James Reem has been living in a tent on the corner of Fell and Baker streets for more than a year. An artist by trade, he said he was evicted from his apartment after problems with his landlord and lived for a time in a van. After the van was towed, someone gave him a tent and he ended up on the streets.
His tent is pitched outside the city’s only DMV office, across from the Panhandle, a lush strip of greenery that opens to Golden Gate Park in a family-friendly neighborhood adorned with rows of well-kept Victorian homes.
It’s a comfortable place, said Reem, 59, with a sidewalk wide enough to accommodate her tent while still allowing room for pedestrians. Some days, Reem is one of a dozen or more tent dwellers on the concrete stretch.
“There are a few of us who stick together,” Reem said.
His adopted neighborhood is among dozens of sites likely to be targeted as the city launches what Mayor London Breed called an aggressive campaign to force people off the streets in response to a June ruling by the U.S. Supreme Court.
An estimated 8,300 people are homeless in San Francisco. And despite years of efforts to relocate people to temporary shelters or permanent housing, unauthorized encampments remain a widespread and visible problem, often accompanied by trash, theft and open drug use.
For years, Breed and other city officials have said their hands were tied by rulings by the U.S. Court of Appeals for the Ninth Circuit, which covers many Western states, that considered it cruel and unusual punishment to penalize someone for sleeping rough if no legal shelter was available.
The U.S. Supreme Court overturned that decision in a landmark June 28 ruling, saying cities in California and the West can enforce laws restricting homeless encampments on sidewalks and other public property.
On Thursday, citing that decision, Democratic Gov. Gavin Newsom issued an executive order requiring state agencies to remove encampments in their jurisdictions. While the directive does not require cities to follow suit, Newsom urged them to do so, calling the proliferation of encampments a health and safety hazard that requires immediate action.
Breed, another Democrat, also welcomed the ruling. She said last week that with the Supreme Court’s decision, she would take “very aggressive” action to clear homeless encampments starting in August. She added that that action could include criminal penalties for refusing to disperse.
Breed was not available for an interview Friday, and her office has not yet provided details on what the operation will entail or where people living in tents are expected to be relocated. Her spokesman, Jeff Cretan, said some of those details would be worked out next week.
At a mayoral debate hosted by the local firefighters union on July 18, Breed acknowledged that his decision to conduct sweeps was “not popular” but said it was a necessary step.
“We had to move from a compassionate city to a responsible city,” she said. “And I led the effort to make sure we approached this problem differently than we had before.”
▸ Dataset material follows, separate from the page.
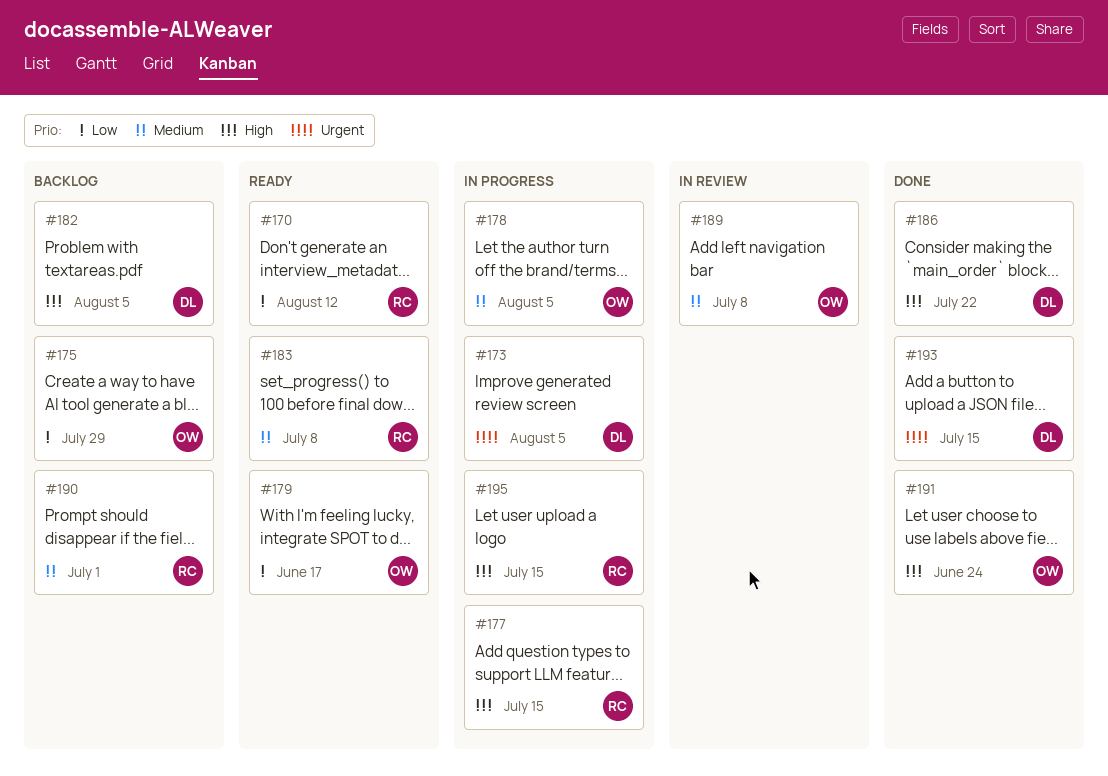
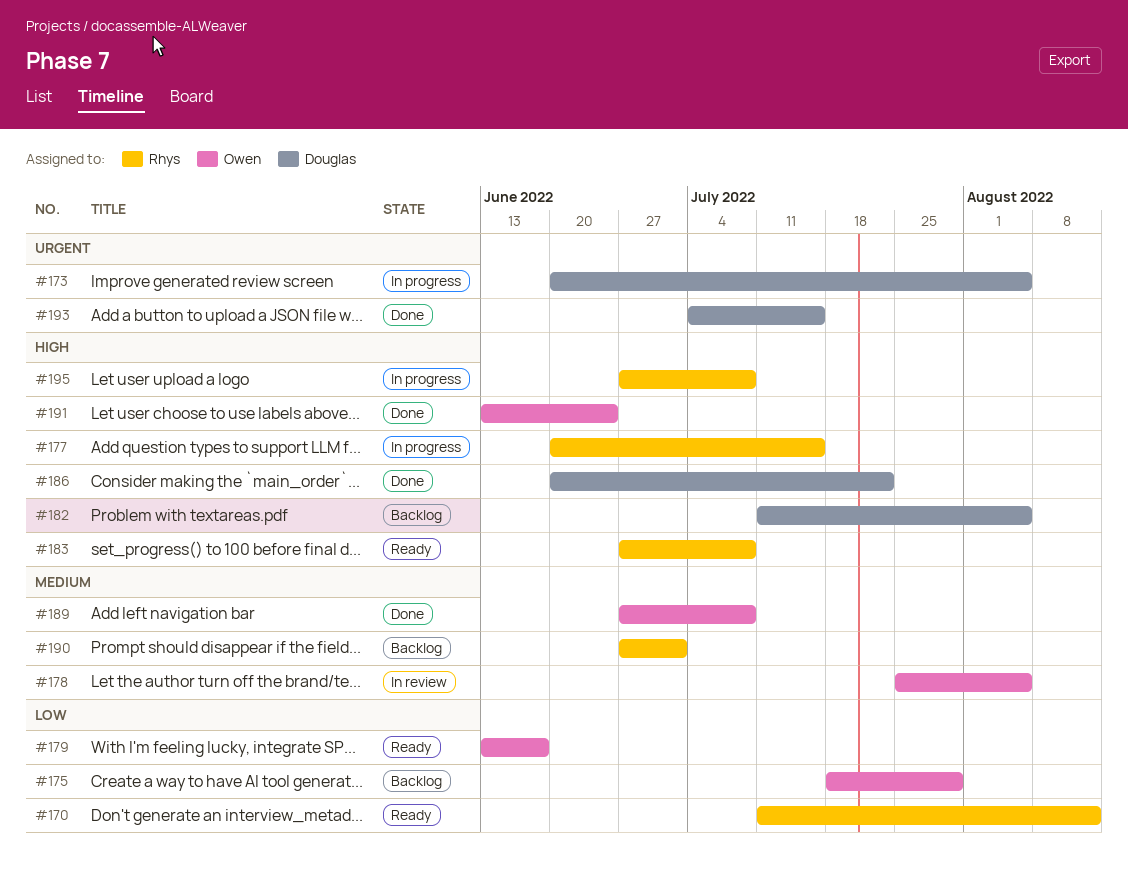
#178, status: In progress -> In review
#183, priority: Medium -> High
#189, status: In review -> Done
#195, due: Jul 15 -> Jul 8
She said the city has worked in recent years to add shelter beds and distribute outreach workers to provide services and support. But even when outreach workers offer shelter, the mayor’s office says those offers are rejected nearly 70 percent of the time.
Breed’s crackdown is likely to generate headlines in San Francisco that contradict narratives peddled by conservative pundits as Vice President Kamala Harris ramps up her presidential campaign. Her Republican opponents have long tried to paint Harris, who rose to political power in 2004 as San Francisco’s elected district attorney, as a California liberal whose policies contributed to the rise in homelessness and retail crime that plague her home state.
But the Supreme Court’s decision has divided local Democratic leaders in California. Left-leaning Democrats, including Los Angeles Mayor Karen Bass, say the decision will allow cities to criminalize homelessness without doing anything to address the root causes of the problem, including drug addiction and a shortage of affordable housing. That sentiment is echoed by homeless advocates.
“This order will not reduce homelessness or discourage encampments, but it will leave vulnerable people further from home and their health than they are today,” Sharon Rapport, state policy director for the Corporation for Supportive Housing, said in an emailed statement.
It’s unclear whether San Francisco has enough shelter beds to accommodate the potential wave of people forced off the streets. Since Breed took office, the city has increased the number of shelter beds from about 2,500 to nearly 4,000, his office said, and expanded the number of permanent assisted living units to about 14,000.
The DMV encampment where Reem lives is one of several that city officials have repeatedly evacuated, only to see it reappear days later. So far this year, the encampment has been evacuated more than a dozen times, according to the mayor’s office.
Reem said he feels safer outside than in an emergency shelter, where he fears his belongings will be stolen. He said he would accept help from city workers. But he also said he thinks Breed’s plan is less about helping people like him than it is about getting rid of tents that make the public uncomfortable.
“They don’t care about the homeless,” he said. “They want to get rid of us.”